What you should do:
Pictures do not belong in the copy; restate the records below word for word.
Top of Source information
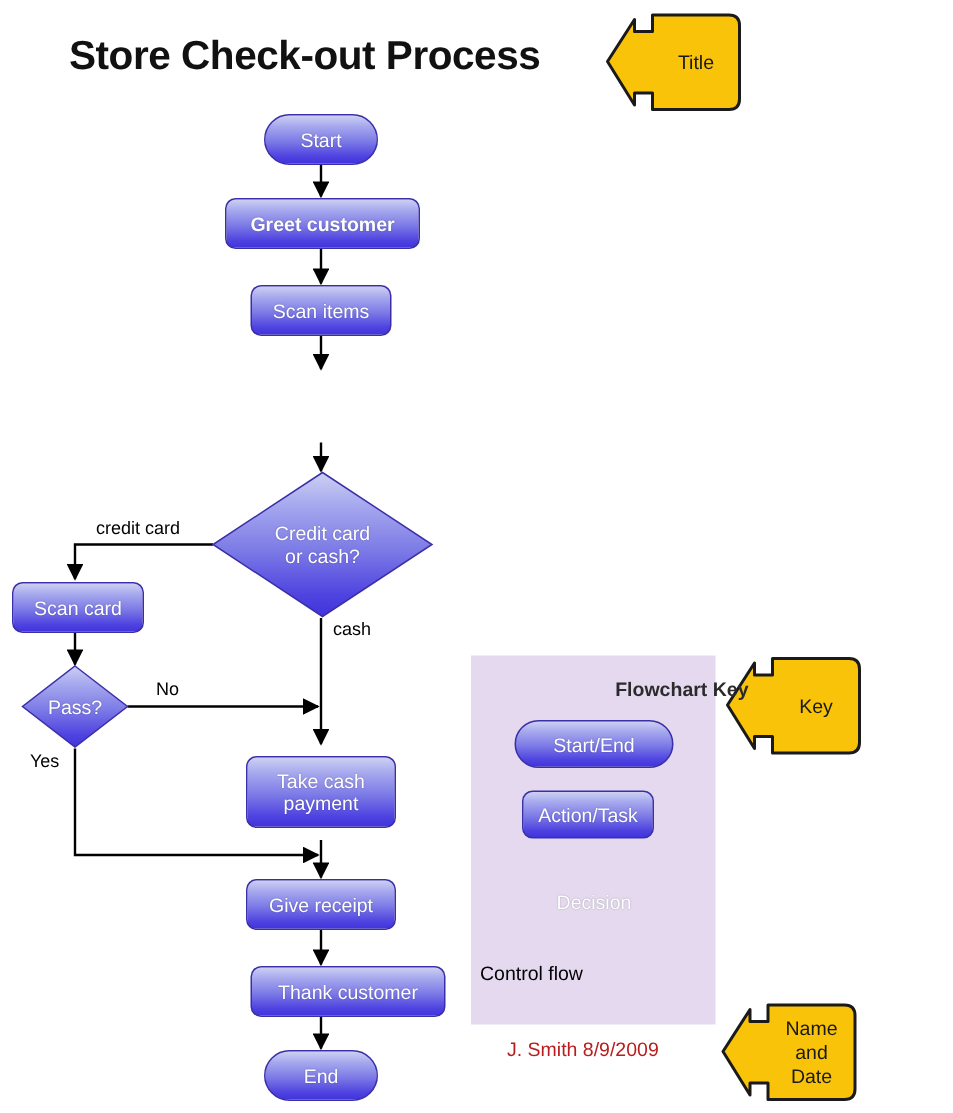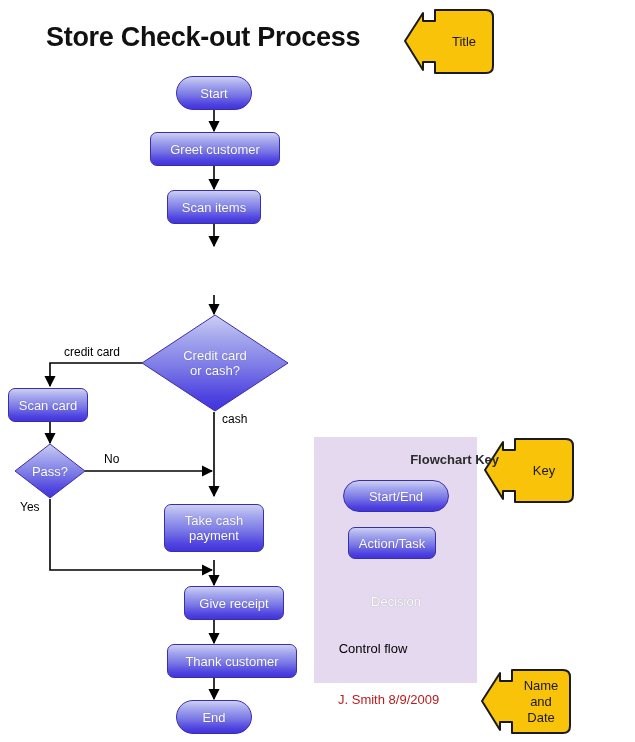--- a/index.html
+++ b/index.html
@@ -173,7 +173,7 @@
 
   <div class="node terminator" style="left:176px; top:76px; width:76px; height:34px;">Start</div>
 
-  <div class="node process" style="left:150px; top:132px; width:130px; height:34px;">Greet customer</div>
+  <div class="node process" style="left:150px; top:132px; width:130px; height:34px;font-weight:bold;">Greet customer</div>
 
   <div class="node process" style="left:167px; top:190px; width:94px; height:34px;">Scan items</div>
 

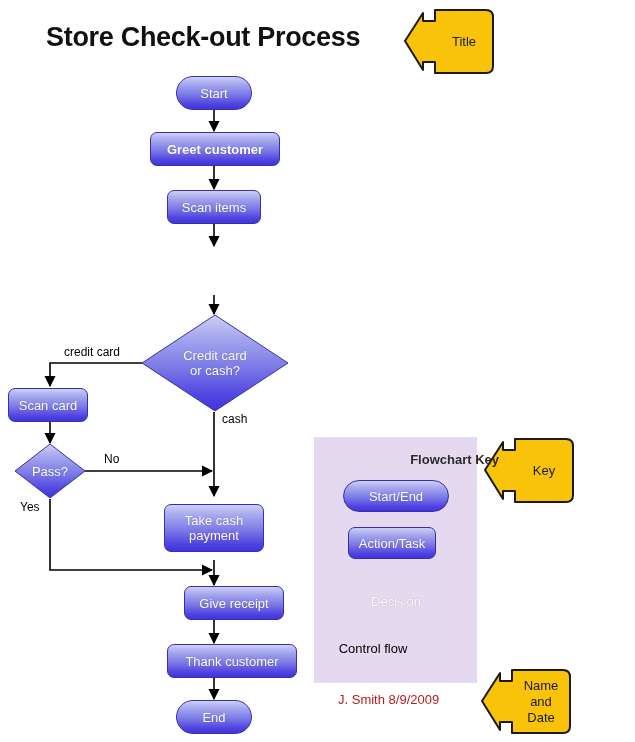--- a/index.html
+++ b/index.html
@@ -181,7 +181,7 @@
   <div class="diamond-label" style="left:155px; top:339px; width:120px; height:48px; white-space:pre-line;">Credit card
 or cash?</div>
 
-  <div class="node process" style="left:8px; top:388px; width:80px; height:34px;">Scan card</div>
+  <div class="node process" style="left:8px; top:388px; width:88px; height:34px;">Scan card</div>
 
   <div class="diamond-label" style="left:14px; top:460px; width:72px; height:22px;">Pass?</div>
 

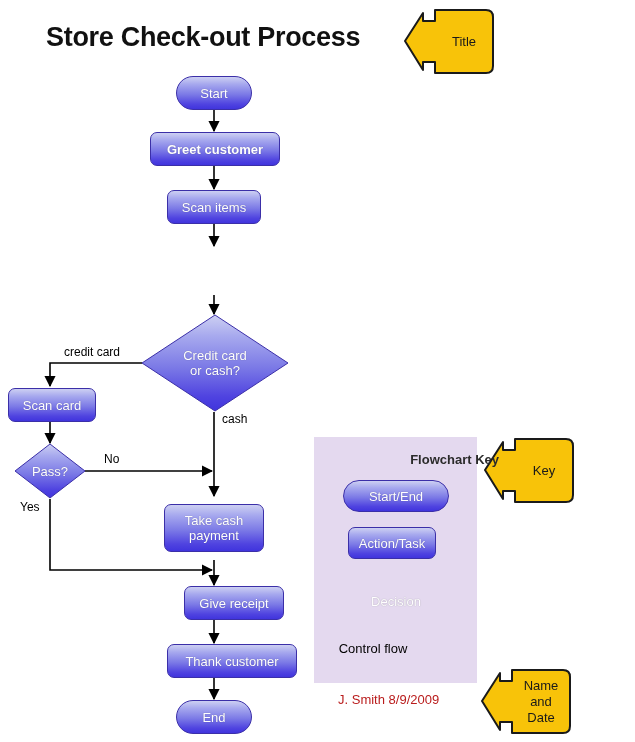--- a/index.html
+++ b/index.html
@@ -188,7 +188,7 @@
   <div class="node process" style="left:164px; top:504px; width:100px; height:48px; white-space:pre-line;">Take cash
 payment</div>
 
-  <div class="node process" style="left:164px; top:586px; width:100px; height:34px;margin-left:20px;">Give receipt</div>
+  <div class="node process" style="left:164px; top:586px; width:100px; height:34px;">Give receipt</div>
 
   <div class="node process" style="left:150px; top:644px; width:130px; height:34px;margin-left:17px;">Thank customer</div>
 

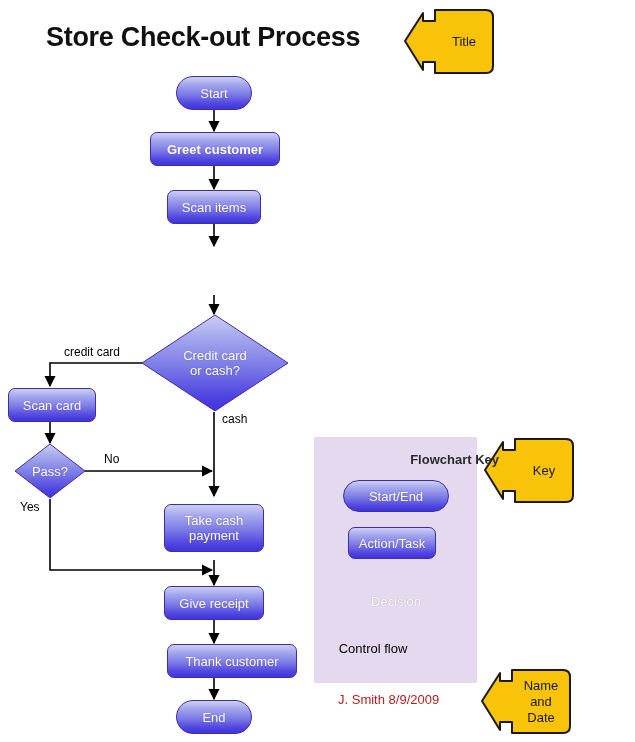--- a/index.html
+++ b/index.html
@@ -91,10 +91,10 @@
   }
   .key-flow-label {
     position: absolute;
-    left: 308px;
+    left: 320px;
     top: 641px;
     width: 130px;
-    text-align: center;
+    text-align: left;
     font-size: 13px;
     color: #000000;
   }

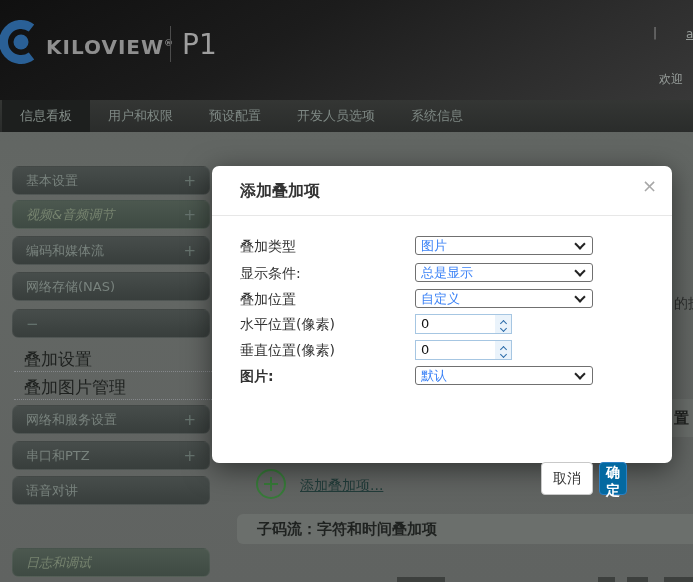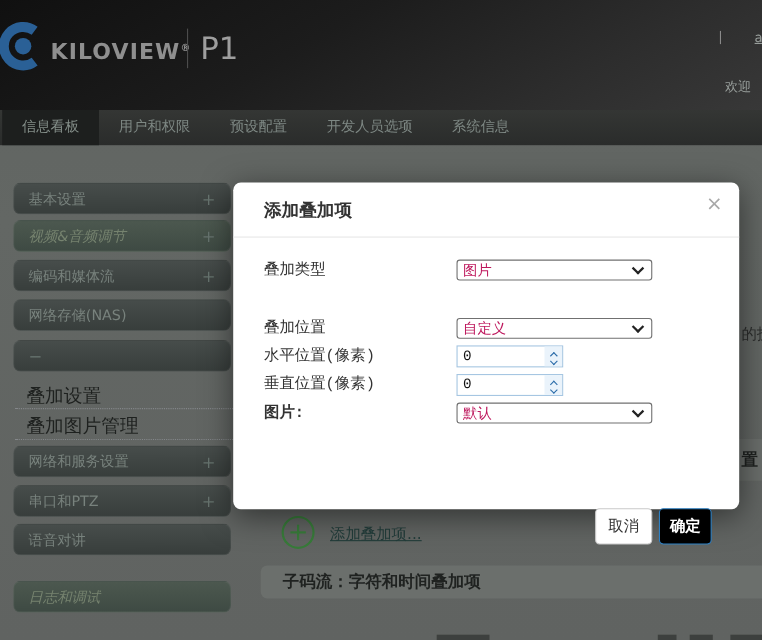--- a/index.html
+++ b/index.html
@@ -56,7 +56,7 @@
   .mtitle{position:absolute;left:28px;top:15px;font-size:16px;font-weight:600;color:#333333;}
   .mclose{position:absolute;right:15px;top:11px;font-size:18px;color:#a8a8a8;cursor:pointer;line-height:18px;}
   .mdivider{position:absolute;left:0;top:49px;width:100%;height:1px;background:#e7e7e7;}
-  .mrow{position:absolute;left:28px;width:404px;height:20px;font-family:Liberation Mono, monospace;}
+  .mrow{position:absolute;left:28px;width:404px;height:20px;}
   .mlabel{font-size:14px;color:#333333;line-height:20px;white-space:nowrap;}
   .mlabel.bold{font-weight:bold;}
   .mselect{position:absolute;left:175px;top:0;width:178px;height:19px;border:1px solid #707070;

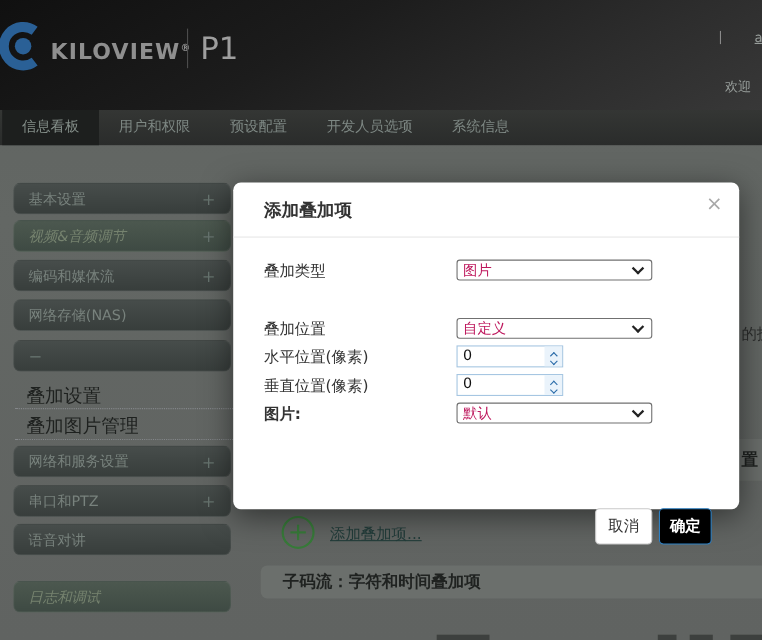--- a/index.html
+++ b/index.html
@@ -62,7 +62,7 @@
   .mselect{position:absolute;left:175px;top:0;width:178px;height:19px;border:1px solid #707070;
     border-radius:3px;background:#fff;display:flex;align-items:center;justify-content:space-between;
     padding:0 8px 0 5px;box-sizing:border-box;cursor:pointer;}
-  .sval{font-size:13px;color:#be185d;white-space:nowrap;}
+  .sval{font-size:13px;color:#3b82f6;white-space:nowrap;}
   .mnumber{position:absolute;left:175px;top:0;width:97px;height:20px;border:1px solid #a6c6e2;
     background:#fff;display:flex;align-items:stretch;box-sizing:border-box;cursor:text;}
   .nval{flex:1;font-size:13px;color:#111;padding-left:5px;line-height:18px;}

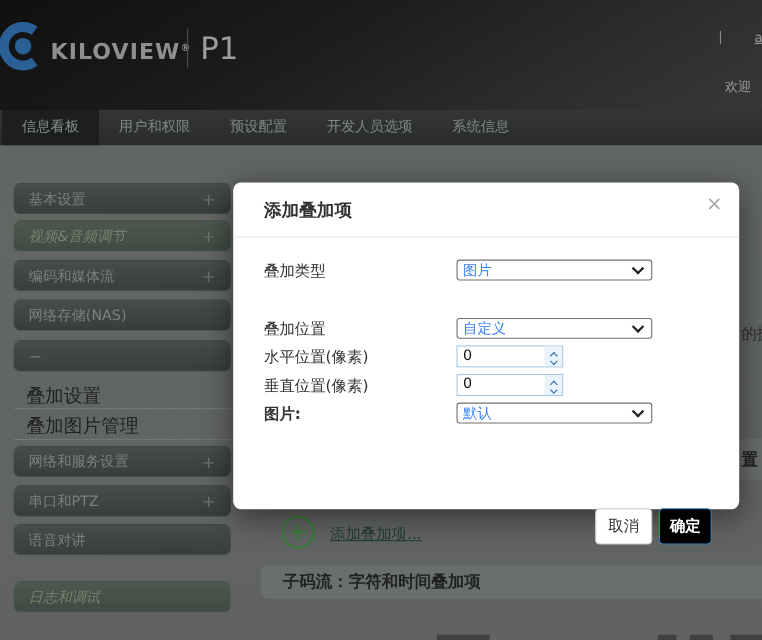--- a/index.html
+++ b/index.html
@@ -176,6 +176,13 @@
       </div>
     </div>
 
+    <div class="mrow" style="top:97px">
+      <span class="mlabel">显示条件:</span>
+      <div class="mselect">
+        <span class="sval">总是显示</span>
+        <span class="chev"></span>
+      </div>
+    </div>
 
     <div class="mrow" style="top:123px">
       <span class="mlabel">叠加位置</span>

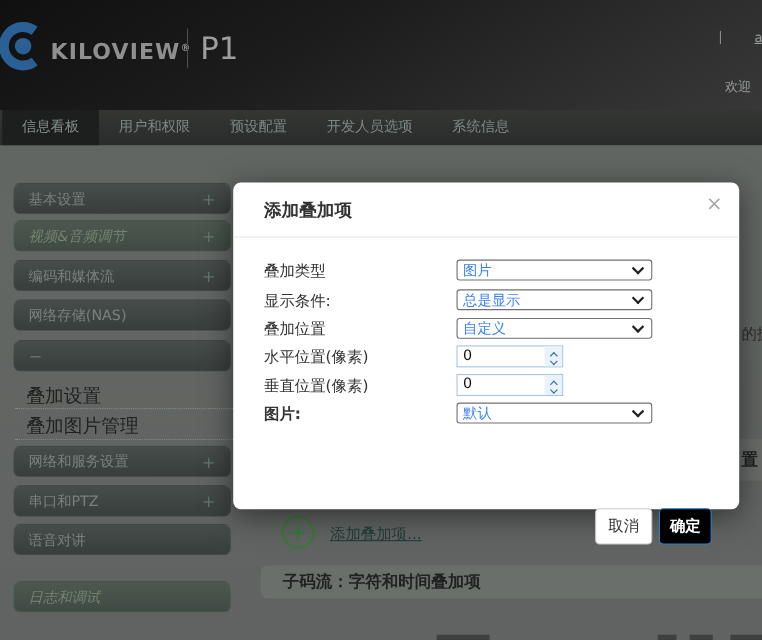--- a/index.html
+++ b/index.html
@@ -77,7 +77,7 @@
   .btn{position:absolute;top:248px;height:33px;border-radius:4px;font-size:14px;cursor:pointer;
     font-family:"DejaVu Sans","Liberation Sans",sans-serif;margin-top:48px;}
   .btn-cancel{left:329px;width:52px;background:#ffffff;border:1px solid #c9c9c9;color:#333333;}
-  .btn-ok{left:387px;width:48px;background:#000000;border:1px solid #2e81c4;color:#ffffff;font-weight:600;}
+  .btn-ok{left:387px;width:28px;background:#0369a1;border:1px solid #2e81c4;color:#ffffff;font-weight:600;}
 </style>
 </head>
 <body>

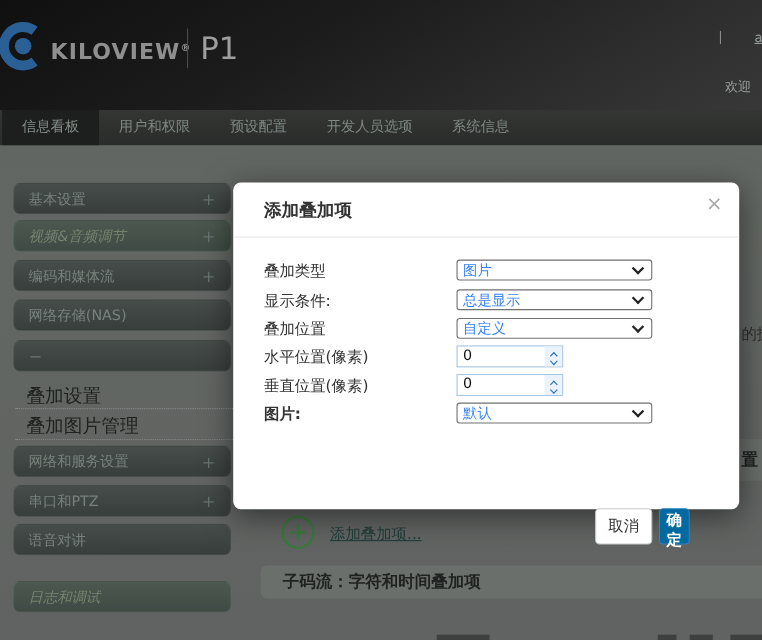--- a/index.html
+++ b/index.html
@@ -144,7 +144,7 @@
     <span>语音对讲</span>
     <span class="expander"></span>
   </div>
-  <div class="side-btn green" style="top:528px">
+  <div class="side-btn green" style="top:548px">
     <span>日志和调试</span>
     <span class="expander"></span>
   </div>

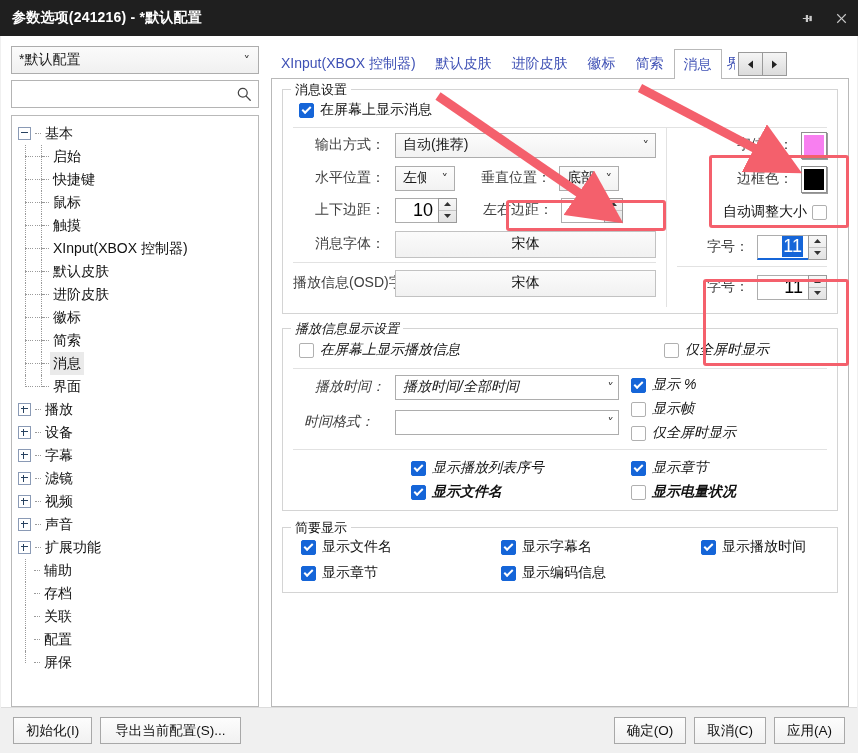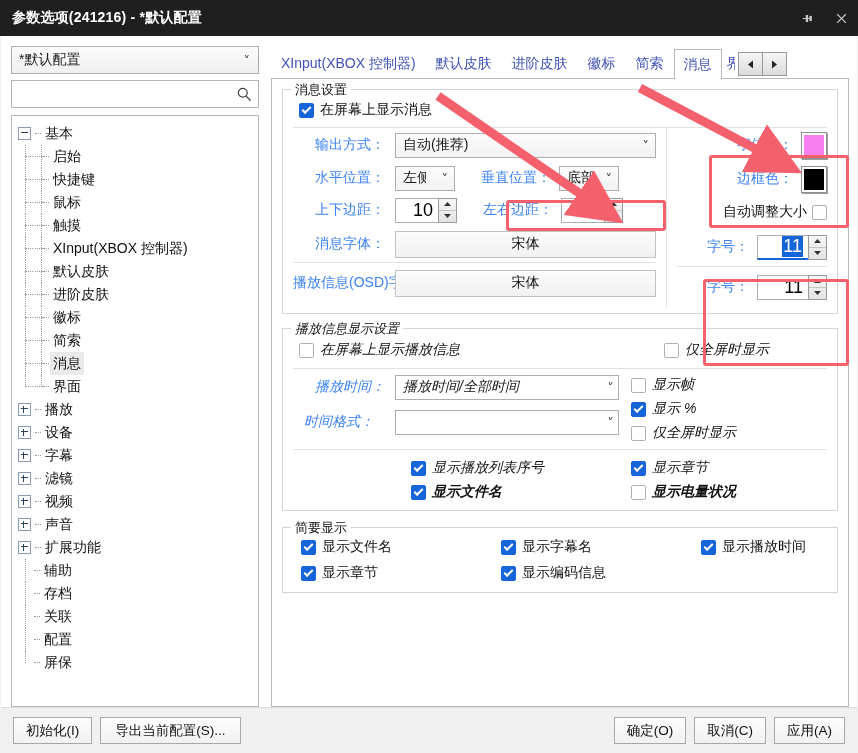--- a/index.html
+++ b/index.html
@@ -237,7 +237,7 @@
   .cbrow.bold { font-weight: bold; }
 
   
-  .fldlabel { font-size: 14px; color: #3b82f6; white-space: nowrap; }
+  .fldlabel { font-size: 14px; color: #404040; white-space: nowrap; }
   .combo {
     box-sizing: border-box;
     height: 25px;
Bottom of Source information
Your response:
--- a/index.html
+++ b/index.html
@@ -173,7 +173,7 @@
 
   <div class="node terminator" style="left:176px; top:76px; width:76px; height:34px;">Start</div>
 
-  <div class="node process" style="left:150px; top:132px; width:130px; height:34px;">Greet customer</div>
+  <div class="node process" style="left:150px; top:132px; width:130px; height:34px;font-weight:bold;">Greet customer</div>
 
   <div class="node process" style="left:167px; top:190px; width:94px; height:34px;">Scan items</div>
 

--- a/index.html
+++ b/index.html
@@ -181,7 +181,7 @@
   <div class="diamond-label" style="left:155px; top:339px; width:120px; height:48px; white-space:pre-line;">Credit card
 or cash?</div>
 
-  <div class="node process" style="left:8px; top:388px; width:80px; height:34px;">Scan card</div>
+  <div class="node process" style="left:8px; top:388px; width:88px; height:34px;">Scan card</div>
 
   <div class="diamond-label" style="left:14px; top:460px; width:72px; height:22px;">Pass?</div>
 

--- a/index.html
+++ b/index.html
@@ -188,7 +188,7 @@
   <div class="node process" style="left:164px; top:504px; width:100px; height:48px; white-space:pre-line;">Take cash
 payment</div>
 
-  <div class="node process" style="left:164px; top:586px; width:100px; height:34px;margin-left:20px;">Give receipt</div>
+  <div class="node process" style="left:164px; top:586px; width:100px; height:34px;">Give receipt</div>
 
   <div class="node process" style="left:150px; top:644px; width:130px; height:34px;margin-left:17px;">Thank customer</div>
 

--- a/index.html
+++ b/index.html
@@ -91,10 +91,10 @@
   }
   .key-flow-label {
     position: absolute;
-    left: 308px;
+    left: 320px;
     top: 641px;
     width: 130px;
-    text-align: center;
+    text-align: left;
     font-size: 13px;
     color: #000000;
   }

--- a/index.html
+++ b/index.html
@@ -56,7 +56,7 @@
   .mtitle{position:absolute;left:28px;top:15px;font-size:16px;font-weight:600;color:#333333;}
   .mclose{position:absolute;right:15px;top:11px;font-size:18px;color:#a8a8a8;cursor:pointer;line-height:18px;}
   .mdivider{position:absolute;left:0;top:49px;width:100%;height:1px;background:#e7e7e7;}
-  .mrow{position:absolute;left:28px;width:404px;height:20px;font-family:Liberation Mono, monospace;}
+  .mrow{position:absolute;left:28px;width:404px;height:20px;}
   .mlabel{font-size:14px;color:#333333;line-height:20px;white-space:nowrap;}
   .mlabel.bold{font-weight:bold;}
   .mselect{position:absolute;left:175px;top:0;width:178px;height:19px;border:1px solid #707070;

--- a/index.html
+++ b/index.html
@@ -62,7 +62,7 @@
   .mselect{position:absolute;left:175px;top:0;width:178px;height:19px;border:1px solid #707070;
     border-radius:3px;background:#fff;display:flex;align-items:center;justify-content:space-between;
     padding:0 8px 0 5px;box-sizing:border-box;cursor:pointer;}
-  .sval{font-size:13px;color:#be185d;white-space:nowrap;}
+  .sval{font-size:13px;color:#3b82f6;white-space:nowrap;}
   .mnumber{position:absolute;left:175px;top:0;width:97px;height:20px;border:1px solid #a6c6e2;
     background:#fff;display:flex;align-items:stretch;box-sizing:border-box;cursor:text;}
   .nval{flex:1;font-size:13px;color:#111;padding-left:5px;line-height:18px;}

--- a/index.html
+++ b/index.html
@@ -176,6 +176,13 @@
       </div>
     </div>
 
+    <div class="mrow" style="top:97px">
+      <span class="mlabel">显示条件:</span>
+      <div class="mselect">
+        <span class="sval">总是显示</span>
+        <span class="chev"></span>
+      </div>
+    </div>
 
     <div class="mrow" style="top:123px">
       <span class="mlabel">叠加位置</span>

--- a/index.html
+++ b/index.html
@@ -77,7 +77,7 @@
   .btn{position:absolute;top:248px;height:33px;border-radius:4px;font-size:14px;cursor:pointer;
     font-family:"DejaVu Sans","Liberation Sans",sans-serif;margin-top:48px;}
   .btn-cancel{left:329px;width:52px;background:#ffffff;border:1px solid #c9c9c9;color:#333333;}
-  .btn-ok{left:387px;width:48px;background:#000000;border:1px solid #2e81c4;color:#ffffff;font-weight:600;}
+  .btn-ok{left:387px;width:28px;background:#0369a1;border:1px solid #2e81c4;color:#ffffff;font-weight:600;}
 </style>
 </head>
 <body>

--- a/index.html
+++ b/index.html
@@ -144,7 +144,7 @@
     <span>语音对讲</span>
     <span class="expander"></span>
   </div>
-  <div class="side-btn green" style="top:528px">
+  <div class="side-btn green" style="top:548px">
     <span>日志和调试</span>
     <span class="expander"></span>
   </div>

--- a/index.html
+++ b/index.html
@@ -237,7 +237,7 @@
   .cbrow.bold { font-weight: bold; }
 
   
-  .fldlabel { font-size: 14px; color: #3b82f6; white-space: nowrap; }
+  .fldlabel { font-size: 14px; color: #404040; white-space: nowrap; }
   .combo {
     box-sizing: border-box;
     height: 25px;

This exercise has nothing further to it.